* **Work required**
The data below must be returned in full and exactly.
═══ Exercise data ═══
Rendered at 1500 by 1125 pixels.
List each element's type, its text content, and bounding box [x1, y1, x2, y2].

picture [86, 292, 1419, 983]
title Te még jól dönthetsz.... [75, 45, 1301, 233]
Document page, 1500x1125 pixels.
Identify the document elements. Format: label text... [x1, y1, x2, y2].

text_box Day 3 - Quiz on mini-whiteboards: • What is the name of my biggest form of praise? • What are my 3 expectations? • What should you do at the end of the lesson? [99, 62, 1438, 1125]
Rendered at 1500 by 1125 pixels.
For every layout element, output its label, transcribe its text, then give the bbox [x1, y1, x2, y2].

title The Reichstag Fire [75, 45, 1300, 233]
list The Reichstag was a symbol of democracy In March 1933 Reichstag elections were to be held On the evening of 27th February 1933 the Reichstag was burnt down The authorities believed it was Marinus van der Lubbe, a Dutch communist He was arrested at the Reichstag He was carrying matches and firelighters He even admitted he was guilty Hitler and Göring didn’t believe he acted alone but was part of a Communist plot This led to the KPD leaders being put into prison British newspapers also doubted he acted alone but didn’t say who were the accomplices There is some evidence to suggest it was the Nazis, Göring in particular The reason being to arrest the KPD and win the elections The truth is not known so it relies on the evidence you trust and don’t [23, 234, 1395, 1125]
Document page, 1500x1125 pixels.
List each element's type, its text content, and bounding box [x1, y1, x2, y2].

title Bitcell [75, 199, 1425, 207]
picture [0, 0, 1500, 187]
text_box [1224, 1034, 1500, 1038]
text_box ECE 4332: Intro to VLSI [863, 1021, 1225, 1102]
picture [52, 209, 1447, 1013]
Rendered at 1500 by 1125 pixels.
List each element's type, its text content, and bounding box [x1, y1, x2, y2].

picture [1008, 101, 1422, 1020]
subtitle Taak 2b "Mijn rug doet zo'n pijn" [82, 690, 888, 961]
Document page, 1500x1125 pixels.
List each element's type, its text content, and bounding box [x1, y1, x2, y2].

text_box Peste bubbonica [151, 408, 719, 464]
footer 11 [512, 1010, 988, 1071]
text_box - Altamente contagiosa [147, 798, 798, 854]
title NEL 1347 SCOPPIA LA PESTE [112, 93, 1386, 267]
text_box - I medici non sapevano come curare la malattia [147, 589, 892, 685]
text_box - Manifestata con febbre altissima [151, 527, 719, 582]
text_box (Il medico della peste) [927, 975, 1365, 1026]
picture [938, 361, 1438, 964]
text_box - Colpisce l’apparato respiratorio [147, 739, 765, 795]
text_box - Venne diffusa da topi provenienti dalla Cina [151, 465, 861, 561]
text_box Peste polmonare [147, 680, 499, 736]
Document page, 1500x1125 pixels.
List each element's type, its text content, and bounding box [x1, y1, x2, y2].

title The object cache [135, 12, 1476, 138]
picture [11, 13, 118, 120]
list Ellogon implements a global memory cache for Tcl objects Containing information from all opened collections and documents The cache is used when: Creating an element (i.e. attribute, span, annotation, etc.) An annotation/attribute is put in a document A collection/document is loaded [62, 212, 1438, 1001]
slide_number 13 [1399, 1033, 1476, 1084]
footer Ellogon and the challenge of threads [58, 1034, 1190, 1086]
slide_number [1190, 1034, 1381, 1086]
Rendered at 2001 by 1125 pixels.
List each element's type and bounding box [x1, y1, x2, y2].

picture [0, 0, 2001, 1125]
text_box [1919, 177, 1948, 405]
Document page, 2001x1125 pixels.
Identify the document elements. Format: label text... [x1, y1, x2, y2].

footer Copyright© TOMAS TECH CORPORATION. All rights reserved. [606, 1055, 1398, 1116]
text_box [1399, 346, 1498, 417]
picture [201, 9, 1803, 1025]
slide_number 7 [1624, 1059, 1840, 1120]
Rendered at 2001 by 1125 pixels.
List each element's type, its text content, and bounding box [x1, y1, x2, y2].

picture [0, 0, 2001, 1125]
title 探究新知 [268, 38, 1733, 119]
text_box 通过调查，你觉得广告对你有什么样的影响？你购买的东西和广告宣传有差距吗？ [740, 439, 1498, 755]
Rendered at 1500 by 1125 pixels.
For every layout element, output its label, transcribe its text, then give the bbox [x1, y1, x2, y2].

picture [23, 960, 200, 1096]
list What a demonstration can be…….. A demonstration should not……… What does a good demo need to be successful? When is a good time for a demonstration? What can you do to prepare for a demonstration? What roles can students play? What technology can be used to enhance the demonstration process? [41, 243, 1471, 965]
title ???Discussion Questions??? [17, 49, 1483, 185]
═══
* **Answer**
Rendered at 1500 by 1125 pixels.
List each element's type, its text content, and bounding box [x1, y1, x2, y2].

picture [86, 292, 1419, 983]
title Te még jól dönthetsz.... [75, 45, 1301, 233]
Document page, 1500x1125 pixels.
Identify the document elements. Format: label text... [x1, y1, x2, y2].

text_box Day 3 - Quiz on mini-whiteboards: • What is the name of my biggest form of praise? • What are my 3 expectations? • What should you do at the end of the lesson? [99, 62, 1438, 1125]
Rendered at 1500 by 1125 pixels.
For every layout element, output its label, transcribe its text, then give the bbox [x1, y1, x2, y2].

title The Reichstag Fire [75, 45, 1300, 233]
list The Reichstag was a symbol of democracy In March 1933 Reichstag elections were to be held On the evening of 27th February 1933 the Reichstag was burnt down The authorities believed it was Marinus van der Lubbe, a Dutch communist He was arrested at the Reichstag He was carrying matches and firelighters He even admitted he was guilty Hitler and Göring didn’t believe he acted alone but was part of a Communist plot This led to the KPD leaders being put into prison British newspapers also doubted he acted alone but didn’t say who were the accomplices There is some evidence to suggest it was the Nazis, Göring in particular The reason being to arrest the KPD and win the elections The truth is not known so it relies on the evidence you trust and don’t [23, 234, 1395, 1125]
Document page, 1500x1125 pixels.
List each element's type, its text content, and bounding box [x1, y1, x2, y2].

title Bitcell [75, 199, 1425, 207]
picture [0, 0, 1500, 187]
text_box [1224, 1034, 1500, 1038]
text_box ECE 4332: Intro to VLSI [863, 1021, 1225, 1102]
picture [52, 209, 1447, 1013]
Rendered at 1500 by 1125 pixels.
List each element's type, its text content, and bounding box [x1, y1, x2, y2].

picture [1008, 101, 1422, 1020]
subtitle Taak 2b "Mijn rug doet zo'n pijn" [82, 690, 888, 961]
Document page, 1500x1125 pixels.
List each element's type, its text content, and bounding box [x1, y1, x2, y2].

text_box Peste bubbonica [151, 408, 719, 464]
footer 11 [512, 1010, 988, 1071]
text_box - Altamente contagiosa [147, 798, 798, 854]
title NEL 1347 SCOPPIA LA PESTE [112, 93, 1386, 267]
text_box - I medici non sapevano come curare la malattia [147, 589, 892, 685]
text_box - Manifestata con febbre altissima [151, 527, 719, 582]
text_box (Il medico della peste) [927, 975, 1365, 1026]
picture [938, 361, 1438, 964]
text_box - Colpisce l’apparato respiratorio [147, 739, 765, 795]
text_box - Venne diffusa da topi provenienti dalla Cina [151, 465, 861, 561]
text_box Peste polmonare [147, 680, 499, 736]
Document page, 1500x1125 pixels.
List each element's type, its text content, and bounding box [x1, y1, x2, y2].

title The object cache [135, 12, 1476, 138]
picture [11, 13, 118, 120]
list Ellogon implements a global memory cache for Tcl objects Containing information from all opened collections and documents The cache is used when: Creating an element (i.e. attribute, span, annotation, etc.) An annotation/attribute is put in a document A collection/document is loaded [62, 212, 1438, 1001]
slide_number 13 [1399, 1033, 1476, 1084]
footer Ellogon and the challenge of threads [58, 1034, 1190, 1086]
slide_number [1190, 1034, 1381, 1086]
Rendered at 2001 by 1125 pixels.
List each element's type and bounding box [x1, y1, x2, y2].

picture [0, 0, 2001, 1125]
text_box [1919, 177, 1948, 405]
Document page, 2001x1125 pixels.
Identify the document elements. Format: label text... [x1, y1, x2, y2].

footer Copyright© TOMAS TECH CORPORATION. All rights reserved. [606, 1055, 1398, 1116]
text_box [1399, 346, 1498, 417]
picture [201, 9, 1803, 1025]
slide_number 7 [1624, 1059, 1840, 1120]
Rendered at 2001 by 1125 pixels.
List each element's type, its text content, and bounding box [x1, y1, x2, y2].

picture [0, 0, 2001, 1125]
title 探究新知 [268, 38, 1733, 119]
text_box 通过调查，你觉得广告对你有什么样的影响？你购买的东西和广告宣传有差距吗？ [740, 439, 1498, 755]
Rendered at 1500 by 1125 pixels.
For every layout element, output its label, transcribe its text, then give the bbox [x1, y1, x2, y2].

picture [23, 960, 200, 1096]
list What a demonstration can be…….. A demonstration should not……… What does a good demo need to be successful? When is a good time for a demonstration? What can you do to prepare for a demonstration? What roles can students play? What technology can be used to enhance the demonstration process? [41, 243, 1471, 965]
title ???Discussion Questions??? [17, 49, 1483, 185]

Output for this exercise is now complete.